Prompt a
Identify every line in the data entries below that contains the string "protection", treating uppercase and lowercase letters as different, and copy each such line.

Once retention holds, growth comes from one or two channels, not all of them. Decisions at scale require data and experimentation, not the loudest voice in the room.
The founders who win are the ones willing to do things that don't scale first.
Do things that don't scale
- Early Airbnb founders flew to New York, photographed listings themselves, and interviewed hosts in person.
- Direct customer contact surfaces bugs, UX failures, and trust gaps that no dashboard reveals.
- The goal: make the product work for a small group of real users, who then become the foundation for growth.
- Most companies begin with friends, then friends of friends — not Google Ads.
- Unlearn the MBA instinct that only scalable things are worth doing.
Measuring product-market fit with retention
- Identify the metric that represents the core value of your product (bookings, rides, payroll runs, daily active views).
- Identify the natural frequency of that behaviour (daily, weekly, monthly, annually).

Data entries
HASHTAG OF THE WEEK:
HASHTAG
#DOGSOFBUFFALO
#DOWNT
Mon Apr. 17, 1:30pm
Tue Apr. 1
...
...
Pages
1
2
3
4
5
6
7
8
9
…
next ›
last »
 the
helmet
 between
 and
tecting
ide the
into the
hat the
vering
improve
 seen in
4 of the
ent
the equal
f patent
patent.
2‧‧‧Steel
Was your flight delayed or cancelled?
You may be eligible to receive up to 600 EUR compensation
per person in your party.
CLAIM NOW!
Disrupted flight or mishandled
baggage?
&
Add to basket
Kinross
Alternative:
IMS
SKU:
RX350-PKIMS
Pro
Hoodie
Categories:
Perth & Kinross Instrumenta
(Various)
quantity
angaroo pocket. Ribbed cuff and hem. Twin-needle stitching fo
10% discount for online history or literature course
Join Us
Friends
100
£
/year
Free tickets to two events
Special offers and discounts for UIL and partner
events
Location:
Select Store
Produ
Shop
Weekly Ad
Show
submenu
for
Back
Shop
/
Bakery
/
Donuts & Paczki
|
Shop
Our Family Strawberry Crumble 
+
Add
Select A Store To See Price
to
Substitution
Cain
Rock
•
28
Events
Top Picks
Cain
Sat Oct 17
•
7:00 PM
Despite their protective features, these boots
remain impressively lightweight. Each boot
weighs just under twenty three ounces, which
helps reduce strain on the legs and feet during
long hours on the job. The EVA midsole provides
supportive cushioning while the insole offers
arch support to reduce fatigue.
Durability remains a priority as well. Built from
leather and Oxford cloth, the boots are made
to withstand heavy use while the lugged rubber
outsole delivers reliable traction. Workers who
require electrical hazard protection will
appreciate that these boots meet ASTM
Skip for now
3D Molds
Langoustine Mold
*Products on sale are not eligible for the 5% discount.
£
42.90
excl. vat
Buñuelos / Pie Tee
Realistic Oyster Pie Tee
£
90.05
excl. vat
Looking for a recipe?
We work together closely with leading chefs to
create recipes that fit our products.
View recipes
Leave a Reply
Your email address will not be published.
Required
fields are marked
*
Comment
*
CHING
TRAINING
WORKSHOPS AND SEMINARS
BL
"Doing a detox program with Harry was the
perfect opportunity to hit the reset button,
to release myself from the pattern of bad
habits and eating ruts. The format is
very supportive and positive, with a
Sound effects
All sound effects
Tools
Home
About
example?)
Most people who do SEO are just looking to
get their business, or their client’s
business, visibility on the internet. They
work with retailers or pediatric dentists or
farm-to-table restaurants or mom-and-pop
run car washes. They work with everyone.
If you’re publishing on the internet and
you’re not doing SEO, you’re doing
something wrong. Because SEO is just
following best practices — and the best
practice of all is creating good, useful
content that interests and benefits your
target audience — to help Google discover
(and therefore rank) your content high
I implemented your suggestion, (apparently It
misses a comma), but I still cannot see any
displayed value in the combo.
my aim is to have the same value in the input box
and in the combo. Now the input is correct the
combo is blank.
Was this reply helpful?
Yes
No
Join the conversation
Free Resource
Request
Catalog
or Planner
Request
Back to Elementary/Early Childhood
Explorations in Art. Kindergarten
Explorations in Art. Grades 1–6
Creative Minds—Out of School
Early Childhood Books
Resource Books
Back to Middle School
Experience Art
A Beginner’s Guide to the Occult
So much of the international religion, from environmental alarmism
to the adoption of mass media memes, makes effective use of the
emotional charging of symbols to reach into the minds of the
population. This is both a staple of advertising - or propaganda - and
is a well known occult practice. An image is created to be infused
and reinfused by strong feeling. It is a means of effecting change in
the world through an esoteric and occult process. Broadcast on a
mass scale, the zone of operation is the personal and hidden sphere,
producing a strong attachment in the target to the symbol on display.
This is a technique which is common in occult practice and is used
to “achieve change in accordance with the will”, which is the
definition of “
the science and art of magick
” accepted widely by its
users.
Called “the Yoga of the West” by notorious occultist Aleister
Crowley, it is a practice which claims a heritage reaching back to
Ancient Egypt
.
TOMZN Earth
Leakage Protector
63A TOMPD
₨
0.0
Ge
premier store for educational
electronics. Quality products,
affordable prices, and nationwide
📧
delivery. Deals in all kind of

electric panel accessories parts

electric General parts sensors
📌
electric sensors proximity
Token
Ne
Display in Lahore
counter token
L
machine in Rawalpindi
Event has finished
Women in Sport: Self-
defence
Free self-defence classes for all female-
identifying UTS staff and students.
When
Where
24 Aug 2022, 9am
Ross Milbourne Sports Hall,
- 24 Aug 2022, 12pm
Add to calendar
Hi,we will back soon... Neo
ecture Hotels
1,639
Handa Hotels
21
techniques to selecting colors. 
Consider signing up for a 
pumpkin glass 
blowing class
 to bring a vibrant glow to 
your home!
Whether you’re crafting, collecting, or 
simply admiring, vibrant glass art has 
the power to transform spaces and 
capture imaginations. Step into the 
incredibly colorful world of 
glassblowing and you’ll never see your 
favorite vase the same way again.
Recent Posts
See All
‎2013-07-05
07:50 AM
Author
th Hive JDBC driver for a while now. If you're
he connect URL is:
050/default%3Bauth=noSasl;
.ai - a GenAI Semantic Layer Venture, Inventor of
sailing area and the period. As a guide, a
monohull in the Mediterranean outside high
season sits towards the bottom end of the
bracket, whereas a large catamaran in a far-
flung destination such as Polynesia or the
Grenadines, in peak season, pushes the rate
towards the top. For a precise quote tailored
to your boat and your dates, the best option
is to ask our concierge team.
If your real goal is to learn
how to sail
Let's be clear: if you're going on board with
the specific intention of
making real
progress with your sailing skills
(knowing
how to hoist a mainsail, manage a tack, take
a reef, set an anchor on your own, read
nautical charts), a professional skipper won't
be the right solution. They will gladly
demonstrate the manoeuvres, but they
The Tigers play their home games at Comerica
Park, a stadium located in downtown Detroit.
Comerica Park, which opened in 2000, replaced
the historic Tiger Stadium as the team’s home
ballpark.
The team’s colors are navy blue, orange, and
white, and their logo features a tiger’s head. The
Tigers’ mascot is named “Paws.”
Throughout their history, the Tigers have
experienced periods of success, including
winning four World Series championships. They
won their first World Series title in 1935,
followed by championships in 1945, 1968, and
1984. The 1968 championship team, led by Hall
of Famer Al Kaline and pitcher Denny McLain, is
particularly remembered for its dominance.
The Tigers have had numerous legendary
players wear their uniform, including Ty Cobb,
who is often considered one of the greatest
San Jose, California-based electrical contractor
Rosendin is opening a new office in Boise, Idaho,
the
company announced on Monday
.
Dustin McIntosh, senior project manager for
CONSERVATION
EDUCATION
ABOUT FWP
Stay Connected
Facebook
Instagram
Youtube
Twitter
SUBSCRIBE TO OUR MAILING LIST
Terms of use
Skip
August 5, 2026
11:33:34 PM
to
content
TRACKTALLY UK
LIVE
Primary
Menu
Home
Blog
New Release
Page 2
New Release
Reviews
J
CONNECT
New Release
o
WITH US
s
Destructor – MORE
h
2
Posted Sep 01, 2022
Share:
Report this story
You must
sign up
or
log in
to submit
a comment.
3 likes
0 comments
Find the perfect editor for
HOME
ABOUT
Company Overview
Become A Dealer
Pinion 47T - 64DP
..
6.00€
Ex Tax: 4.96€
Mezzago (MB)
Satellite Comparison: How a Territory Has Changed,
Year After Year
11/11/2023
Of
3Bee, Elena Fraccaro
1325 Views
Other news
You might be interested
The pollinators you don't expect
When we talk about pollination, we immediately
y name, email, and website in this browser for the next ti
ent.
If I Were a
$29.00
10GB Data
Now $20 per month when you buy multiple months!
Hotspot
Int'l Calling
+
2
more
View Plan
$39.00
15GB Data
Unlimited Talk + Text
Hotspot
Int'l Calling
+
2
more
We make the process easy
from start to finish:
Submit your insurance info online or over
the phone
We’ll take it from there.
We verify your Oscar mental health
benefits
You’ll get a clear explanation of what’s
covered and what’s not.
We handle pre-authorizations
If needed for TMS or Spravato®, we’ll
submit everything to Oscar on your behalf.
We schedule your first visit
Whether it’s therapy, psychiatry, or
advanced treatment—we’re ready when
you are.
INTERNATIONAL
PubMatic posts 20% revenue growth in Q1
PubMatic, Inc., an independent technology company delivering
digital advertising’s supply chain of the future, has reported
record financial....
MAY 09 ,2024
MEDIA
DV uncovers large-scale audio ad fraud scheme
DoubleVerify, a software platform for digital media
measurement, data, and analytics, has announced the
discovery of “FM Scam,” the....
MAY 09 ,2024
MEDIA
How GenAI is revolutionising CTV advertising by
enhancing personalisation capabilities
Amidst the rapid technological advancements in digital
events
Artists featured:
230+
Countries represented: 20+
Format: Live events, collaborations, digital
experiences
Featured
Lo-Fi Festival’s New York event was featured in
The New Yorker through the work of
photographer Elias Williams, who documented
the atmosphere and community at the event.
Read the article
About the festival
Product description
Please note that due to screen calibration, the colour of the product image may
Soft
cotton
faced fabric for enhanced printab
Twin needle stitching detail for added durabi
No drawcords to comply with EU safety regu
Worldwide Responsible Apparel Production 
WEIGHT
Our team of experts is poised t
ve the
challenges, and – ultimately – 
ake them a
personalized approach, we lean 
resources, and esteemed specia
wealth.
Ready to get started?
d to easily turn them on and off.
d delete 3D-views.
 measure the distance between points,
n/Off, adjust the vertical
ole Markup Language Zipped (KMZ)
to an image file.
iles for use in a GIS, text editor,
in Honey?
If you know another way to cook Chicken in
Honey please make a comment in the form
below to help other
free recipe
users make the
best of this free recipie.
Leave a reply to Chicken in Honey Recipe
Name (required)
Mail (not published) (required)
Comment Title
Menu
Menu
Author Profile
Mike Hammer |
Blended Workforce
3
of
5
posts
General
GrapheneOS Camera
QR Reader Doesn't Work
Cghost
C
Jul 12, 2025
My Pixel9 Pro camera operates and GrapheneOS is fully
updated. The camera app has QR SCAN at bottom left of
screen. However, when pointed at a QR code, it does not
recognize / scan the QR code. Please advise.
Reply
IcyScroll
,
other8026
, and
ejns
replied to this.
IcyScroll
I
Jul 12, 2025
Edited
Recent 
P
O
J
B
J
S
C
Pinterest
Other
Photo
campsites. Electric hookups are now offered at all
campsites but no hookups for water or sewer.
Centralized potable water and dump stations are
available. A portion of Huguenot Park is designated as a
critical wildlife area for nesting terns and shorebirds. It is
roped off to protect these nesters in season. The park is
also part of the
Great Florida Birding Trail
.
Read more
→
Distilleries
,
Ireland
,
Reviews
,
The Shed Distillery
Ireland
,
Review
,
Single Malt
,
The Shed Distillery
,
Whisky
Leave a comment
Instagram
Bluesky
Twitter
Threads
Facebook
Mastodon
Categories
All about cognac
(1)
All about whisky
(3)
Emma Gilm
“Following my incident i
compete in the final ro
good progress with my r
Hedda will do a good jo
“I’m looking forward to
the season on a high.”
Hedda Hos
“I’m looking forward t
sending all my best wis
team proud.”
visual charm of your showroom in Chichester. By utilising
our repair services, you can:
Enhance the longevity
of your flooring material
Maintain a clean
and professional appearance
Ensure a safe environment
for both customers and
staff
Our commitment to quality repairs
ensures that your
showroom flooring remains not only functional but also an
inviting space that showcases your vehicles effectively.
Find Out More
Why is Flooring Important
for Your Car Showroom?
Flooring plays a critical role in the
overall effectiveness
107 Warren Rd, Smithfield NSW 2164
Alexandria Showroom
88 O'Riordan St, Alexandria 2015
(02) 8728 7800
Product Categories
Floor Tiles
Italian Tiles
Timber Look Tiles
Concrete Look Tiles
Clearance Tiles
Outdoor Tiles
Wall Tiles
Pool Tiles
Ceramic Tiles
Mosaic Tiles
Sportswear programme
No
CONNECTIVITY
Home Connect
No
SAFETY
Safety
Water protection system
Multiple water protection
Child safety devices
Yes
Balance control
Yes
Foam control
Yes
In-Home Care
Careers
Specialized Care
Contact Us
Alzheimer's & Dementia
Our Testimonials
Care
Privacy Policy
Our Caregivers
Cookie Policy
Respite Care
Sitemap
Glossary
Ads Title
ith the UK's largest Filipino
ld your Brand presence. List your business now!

Prompt b
Extend the passage on startup growth and product-market fit, beginning right after its final sentence.

Exercise response a
require electrical hazard protection will
Water protection system
Multiple water protection

Exercise response b
- Plot a cohort retention curve: what share of week-0 users return in week 1, week 2, week N?
- A bad product curves to zero. A good product flattens — meaning a stable share keeps returning.
- DoorDash: 20% monthly retention after 18 months. GitHub: 30% after 60 months. Both flat lines.
Metrics that lie about PMF
- Registered users — says nothing about repeat usage.
- Visitors — says nothing about value delivered.
- Conversion rate — says nothing about who you're converting.
- Free usage of a product that should be paid — users who won't pay won't sustain you.
- NPS — correlates with brand perception, not product retention. The iPhone has a bad NPS score.
- Surveys — useful for product improvement, not for PMF measurement.
Conversion rate optimisation
- Every step of your product funnel has a drop-off rate. Measure it.
- Airbnb mapped four pages (P1 home → P2 search → P3 listing → P4 booking) and worked to move users through them.
- Common drop-off causes: content mismatch (wrong audience), browser/device bugs, friction in sign-up flow.
- Key areas to work on: internationalisation, authentication, onboarding, purchase conversion.
- Copy the best-in-class flows (Pinterest, Airbnb) — those teams have already optimised what you're building.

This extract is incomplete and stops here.